──────── INPUT DATA ────────

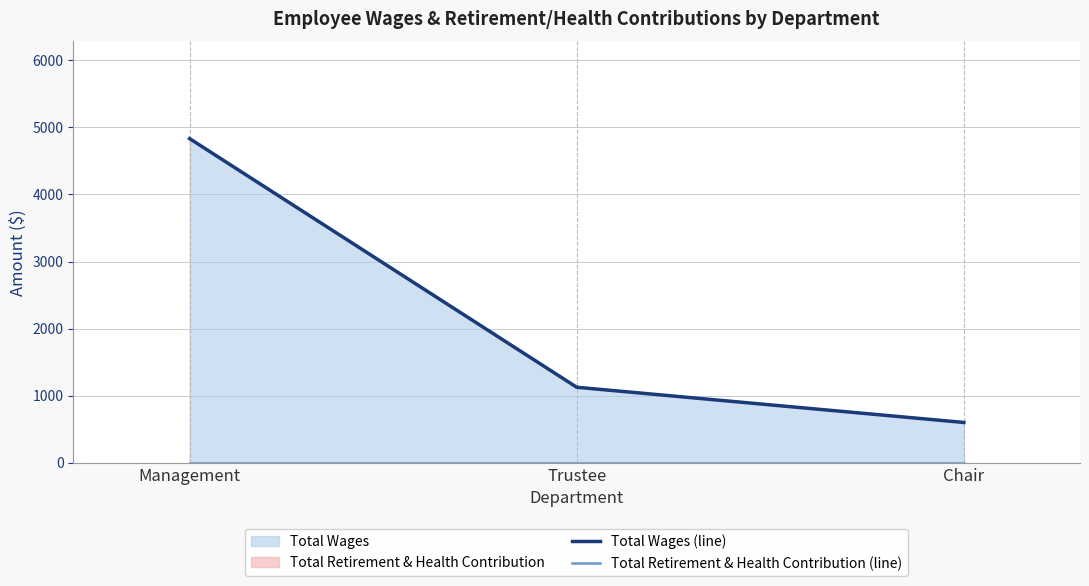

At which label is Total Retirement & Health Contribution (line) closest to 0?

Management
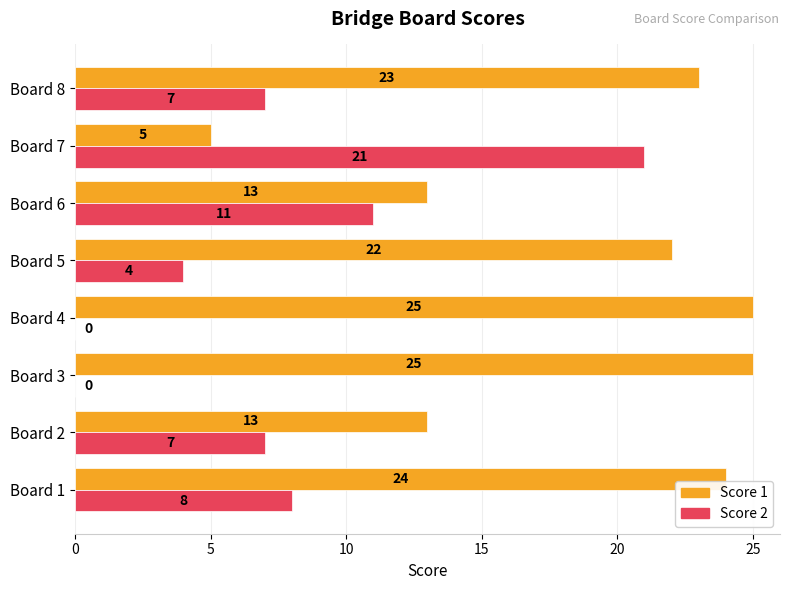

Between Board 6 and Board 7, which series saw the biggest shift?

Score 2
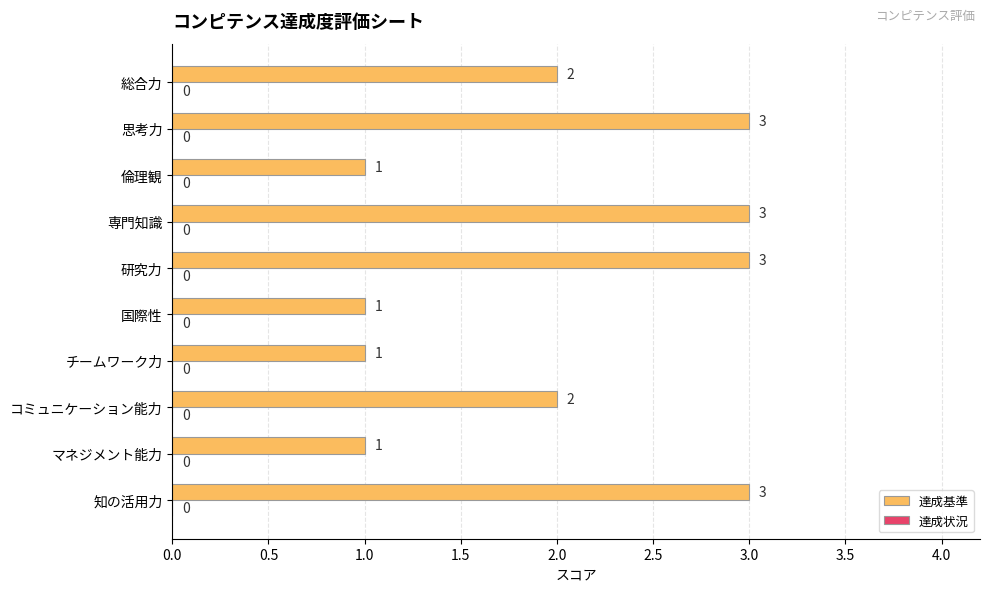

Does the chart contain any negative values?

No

────────
──────── INPUT DATA ────────

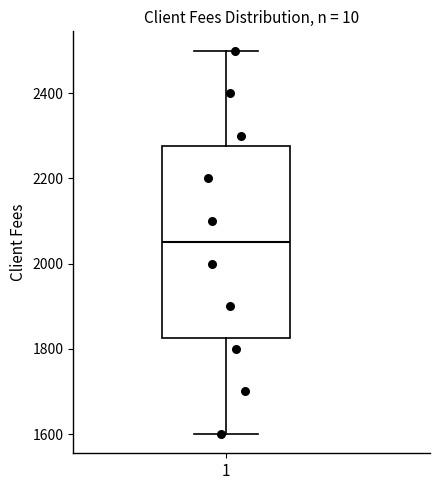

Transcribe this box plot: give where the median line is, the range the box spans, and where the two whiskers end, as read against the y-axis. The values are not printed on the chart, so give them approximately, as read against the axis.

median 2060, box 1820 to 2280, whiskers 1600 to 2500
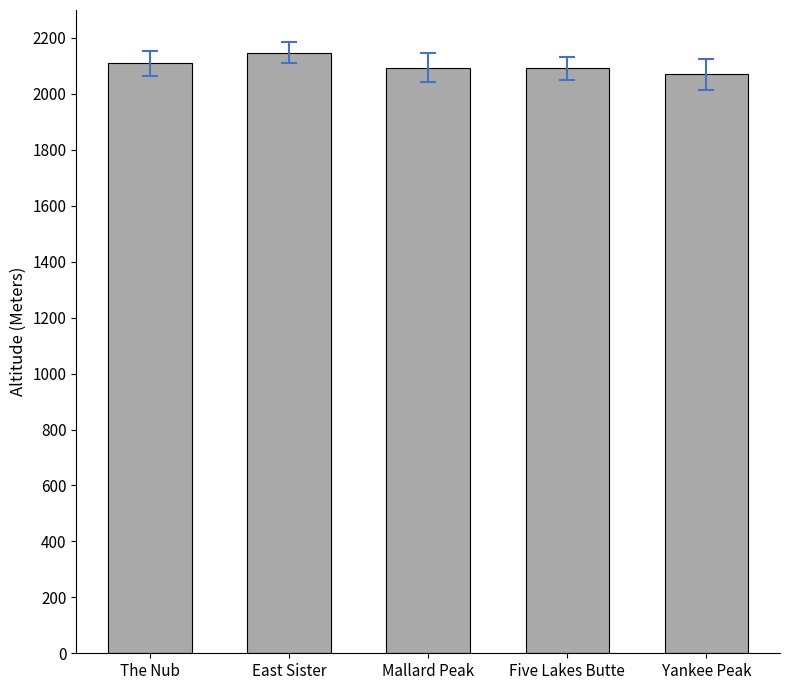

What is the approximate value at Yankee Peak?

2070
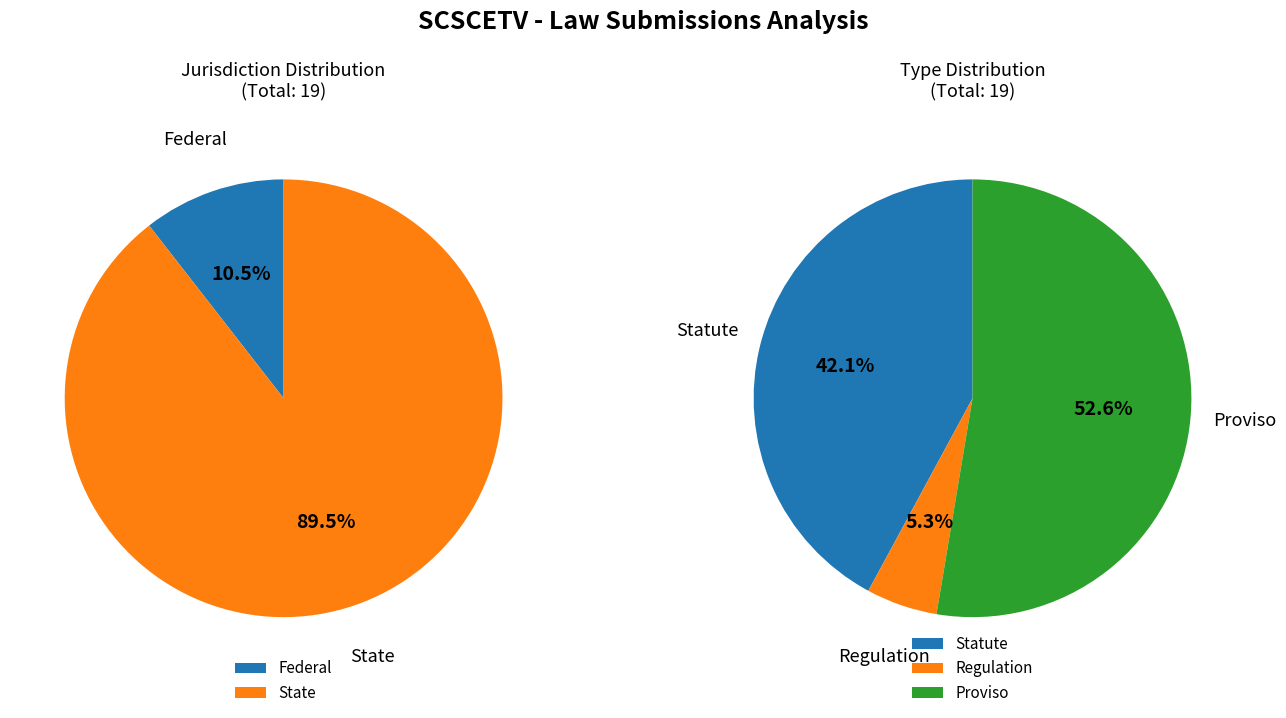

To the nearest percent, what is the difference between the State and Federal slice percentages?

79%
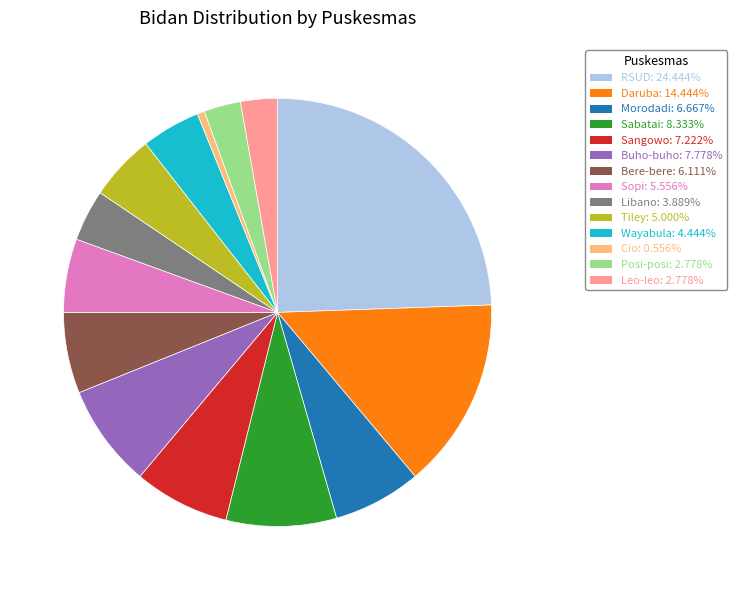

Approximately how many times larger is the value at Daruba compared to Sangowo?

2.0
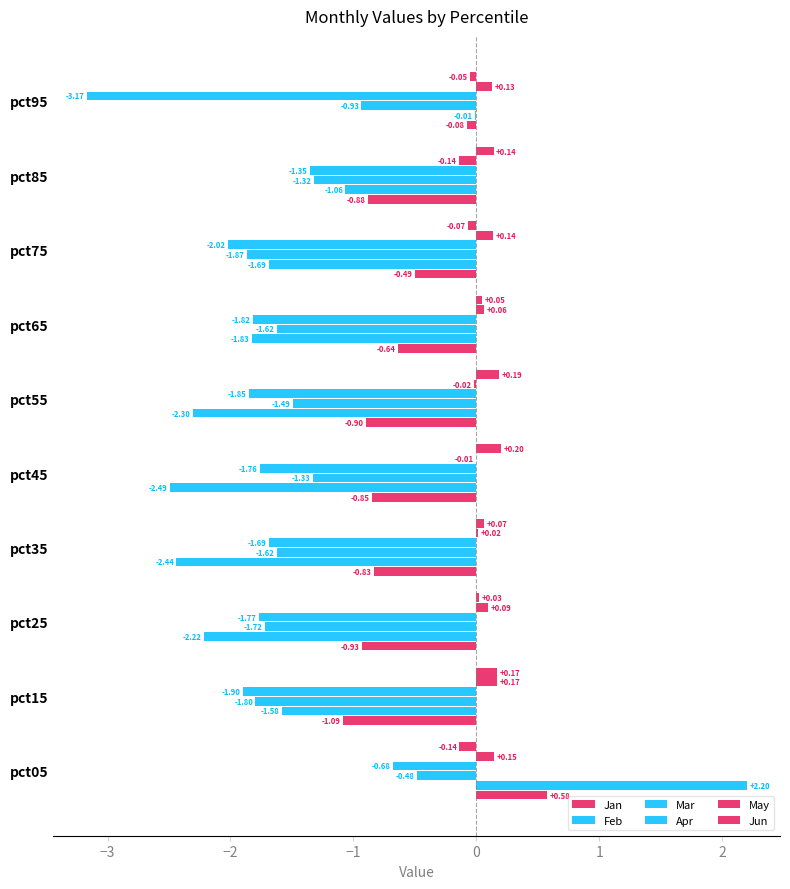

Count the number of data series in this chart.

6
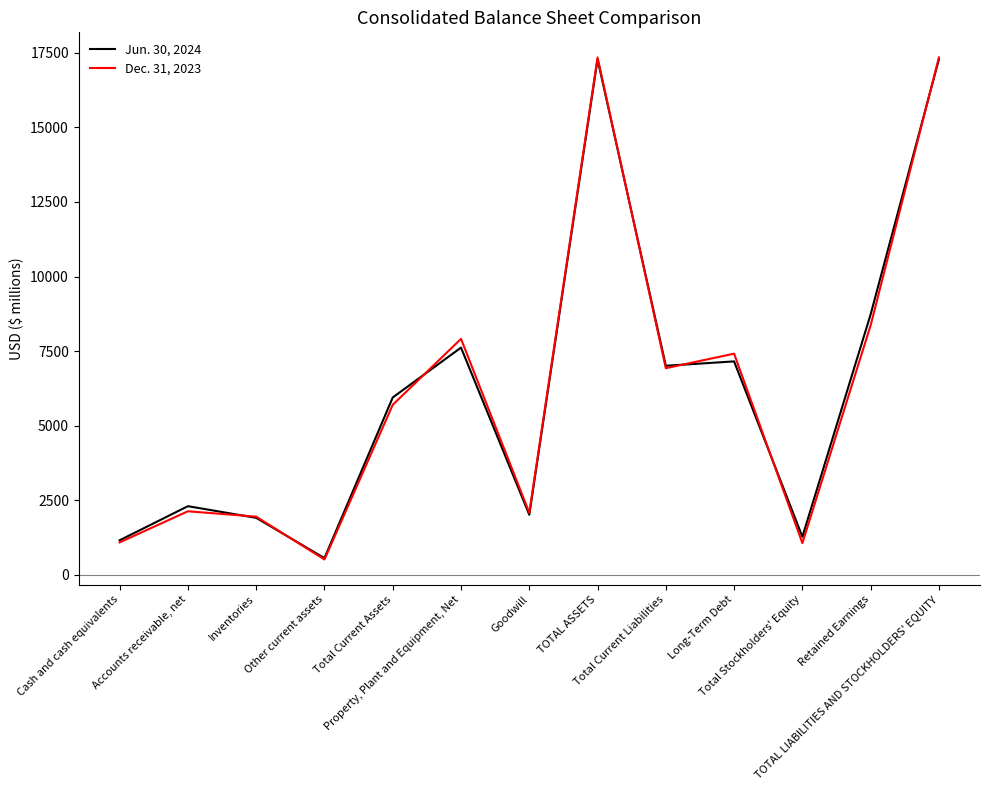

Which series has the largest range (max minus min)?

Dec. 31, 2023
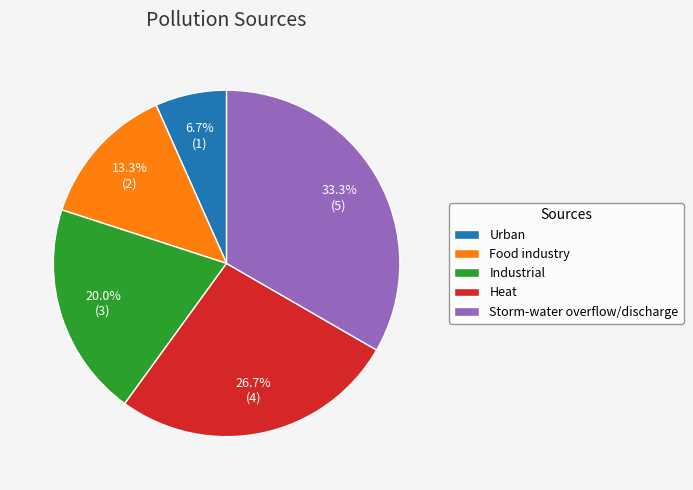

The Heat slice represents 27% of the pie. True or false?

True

────────
──────── INPUT DATA ────────

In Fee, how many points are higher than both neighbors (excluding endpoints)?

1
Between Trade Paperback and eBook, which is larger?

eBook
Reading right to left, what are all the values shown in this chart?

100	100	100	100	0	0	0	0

────────

▶ TASK: Gather each line of the listing above that contains the string "many", treating uppercase and lowercase letters as different.

▶ ANSWER AREA:
Approximately how many times larger is the value at Daruba compared to Sangowo?
In Fee, how many points are higher than both neighbors (excluding endpoints)?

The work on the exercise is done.